■ AIM OF THE EXERCISE ■
Copy out each line from the items below that contains the string "назад".

[DATASET ENTRIES — start]

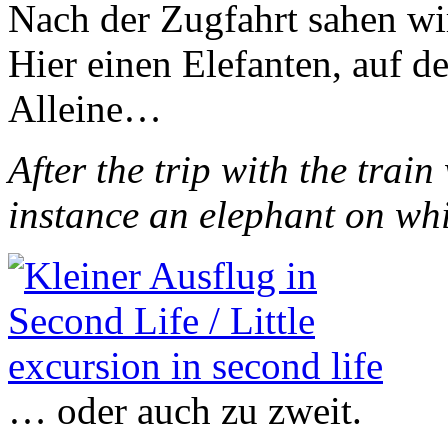
Nach der Zugfahrt sahen wir
Hier einen Elefanten, auf d
Alleine…
After the trip with the trai
instance an elephant on wh
… oder auch zu zweit.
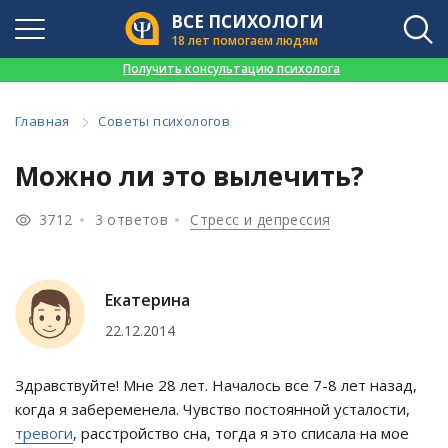
ВСЕ ПСИХОЛОГИ
18 лет помогаем людям
👉
Получить консультацию психолога
Главная
Советы психологов
Можно ли это вылечить?
3712
3 ответов
Стресс и депрессия
Екатерина
22.12.2014
Здравствуйте! Мне 28 лет. Началось все 7-8 лет назад,
когда я забеременела. Чувство постоянной усталости,
тревоги
, расстройство сна, тогда я это списала на мое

[DATASET ENTRIES — finish]

■ ANSWER TO THE EXERCISE ■
Здравствуйте! Мне 28 лет. Началось все 7-8 лет назад,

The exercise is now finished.